▸ **YOUR OBJECTIVE**: Can you copy the lines from the one that contains "wall art: none [205,94,243,143]" through the end of the material below, exactly and with nothing else?

=-=-=-=-=

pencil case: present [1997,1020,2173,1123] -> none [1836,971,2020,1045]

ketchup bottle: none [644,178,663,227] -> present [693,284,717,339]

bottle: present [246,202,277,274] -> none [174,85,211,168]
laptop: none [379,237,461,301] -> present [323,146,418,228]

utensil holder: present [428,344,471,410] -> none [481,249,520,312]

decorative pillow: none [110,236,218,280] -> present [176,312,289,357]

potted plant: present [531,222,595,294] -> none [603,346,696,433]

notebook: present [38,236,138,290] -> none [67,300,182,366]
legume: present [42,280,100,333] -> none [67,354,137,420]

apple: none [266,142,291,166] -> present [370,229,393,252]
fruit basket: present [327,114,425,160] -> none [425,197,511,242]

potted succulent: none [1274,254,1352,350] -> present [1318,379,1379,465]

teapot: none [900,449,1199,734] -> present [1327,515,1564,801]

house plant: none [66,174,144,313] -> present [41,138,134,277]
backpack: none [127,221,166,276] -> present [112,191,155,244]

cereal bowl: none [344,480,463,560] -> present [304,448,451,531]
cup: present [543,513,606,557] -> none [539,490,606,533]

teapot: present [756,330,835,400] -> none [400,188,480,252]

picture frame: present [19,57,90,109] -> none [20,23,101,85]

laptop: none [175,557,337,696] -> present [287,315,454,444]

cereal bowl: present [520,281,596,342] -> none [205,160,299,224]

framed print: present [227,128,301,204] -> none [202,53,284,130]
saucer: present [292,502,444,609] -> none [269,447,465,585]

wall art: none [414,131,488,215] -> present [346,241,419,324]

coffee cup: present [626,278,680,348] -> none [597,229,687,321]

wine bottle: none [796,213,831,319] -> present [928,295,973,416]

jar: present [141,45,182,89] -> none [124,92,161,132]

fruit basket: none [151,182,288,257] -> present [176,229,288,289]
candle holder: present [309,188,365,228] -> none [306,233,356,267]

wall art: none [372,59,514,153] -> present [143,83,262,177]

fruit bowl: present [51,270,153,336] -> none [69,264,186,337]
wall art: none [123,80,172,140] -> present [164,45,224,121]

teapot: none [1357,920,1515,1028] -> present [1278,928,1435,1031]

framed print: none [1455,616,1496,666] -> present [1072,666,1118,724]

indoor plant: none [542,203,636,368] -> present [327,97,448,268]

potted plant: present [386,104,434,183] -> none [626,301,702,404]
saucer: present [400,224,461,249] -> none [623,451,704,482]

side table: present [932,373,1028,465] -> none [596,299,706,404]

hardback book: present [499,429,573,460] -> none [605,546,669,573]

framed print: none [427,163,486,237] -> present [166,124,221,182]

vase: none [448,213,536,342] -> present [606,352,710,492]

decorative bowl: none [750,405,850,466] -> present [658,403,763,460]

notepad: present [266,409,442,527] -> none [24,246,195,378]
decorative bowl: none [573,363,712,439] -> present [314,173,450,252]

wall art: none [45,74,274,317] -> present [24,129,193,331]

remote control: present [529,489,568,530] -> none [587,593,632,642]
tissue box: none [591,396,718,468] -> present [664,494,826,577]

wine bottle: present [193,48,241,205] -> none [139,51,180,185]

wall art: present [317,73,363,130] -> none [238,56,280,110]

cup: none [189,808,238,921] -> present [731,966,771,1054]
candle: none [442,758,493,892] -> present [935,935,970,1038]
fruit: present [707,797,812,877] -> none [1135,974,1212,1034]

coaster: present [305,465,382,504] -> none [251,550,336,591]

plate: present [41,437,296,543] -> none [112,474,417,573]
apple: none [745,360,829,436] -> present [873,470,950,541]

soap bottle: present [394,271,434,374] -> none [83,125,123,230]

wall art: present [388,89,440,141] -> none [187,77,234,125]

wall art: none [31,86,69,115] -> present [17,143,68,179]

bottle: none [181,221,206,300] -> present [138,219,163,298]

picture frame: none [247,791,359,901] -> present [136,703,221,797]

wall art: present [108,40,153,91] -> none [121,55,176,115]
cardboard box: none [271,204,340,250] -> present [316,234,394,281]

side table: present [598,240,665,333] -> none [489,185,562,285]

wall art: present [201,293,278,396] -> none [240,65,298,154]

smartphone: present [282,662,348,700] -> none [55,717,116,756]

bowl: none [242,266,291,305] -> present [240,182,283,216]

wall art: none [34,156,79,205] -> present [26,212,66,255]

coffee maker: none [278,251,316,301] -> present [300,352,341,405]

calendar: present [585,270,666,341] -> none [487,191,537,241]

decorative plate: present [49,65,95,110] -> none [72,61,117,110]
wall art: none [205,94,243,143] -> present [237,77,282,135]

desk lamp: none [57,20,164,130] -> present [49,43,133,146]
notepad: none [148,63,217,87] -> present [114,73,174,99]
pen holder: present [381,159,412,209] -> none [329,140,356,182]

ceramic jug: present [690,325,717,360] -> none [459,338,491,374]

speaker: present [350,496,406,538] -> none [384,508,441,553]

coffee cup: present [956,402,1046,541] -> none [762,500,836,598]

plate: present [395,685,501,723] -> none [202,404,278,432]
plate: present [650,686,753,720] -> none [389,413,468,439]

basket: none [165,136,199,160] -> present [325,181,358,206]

=-=-=-=-=

▸ **WRITTEN REPLY**:
wall art: none [205,94,243,143] -> present [237,77,282,135]

desk lamp: none [57,20,164,130] -> present [49,43,133,146]
notepad: none [148,63,217,87] -> present [114,73,174,99]
pen holder: present [381,159,412,209] -> none [329,140,356,182]

ceramic jug: present [690,325,717,360] -> none [459,338,491,374]

speaker: present [350,496,406,538] -> none [384,508,441,553]

coffee cup: present [956,402,1046,541] -> none [762,500,836,598]

plate: present [395,685,501,723] -> none [202,404,278,432]
plate: present [650,686,753,720] -> none [389,413,468,439]

basket: none [165,136,199,160] -> present [325,181,358,206]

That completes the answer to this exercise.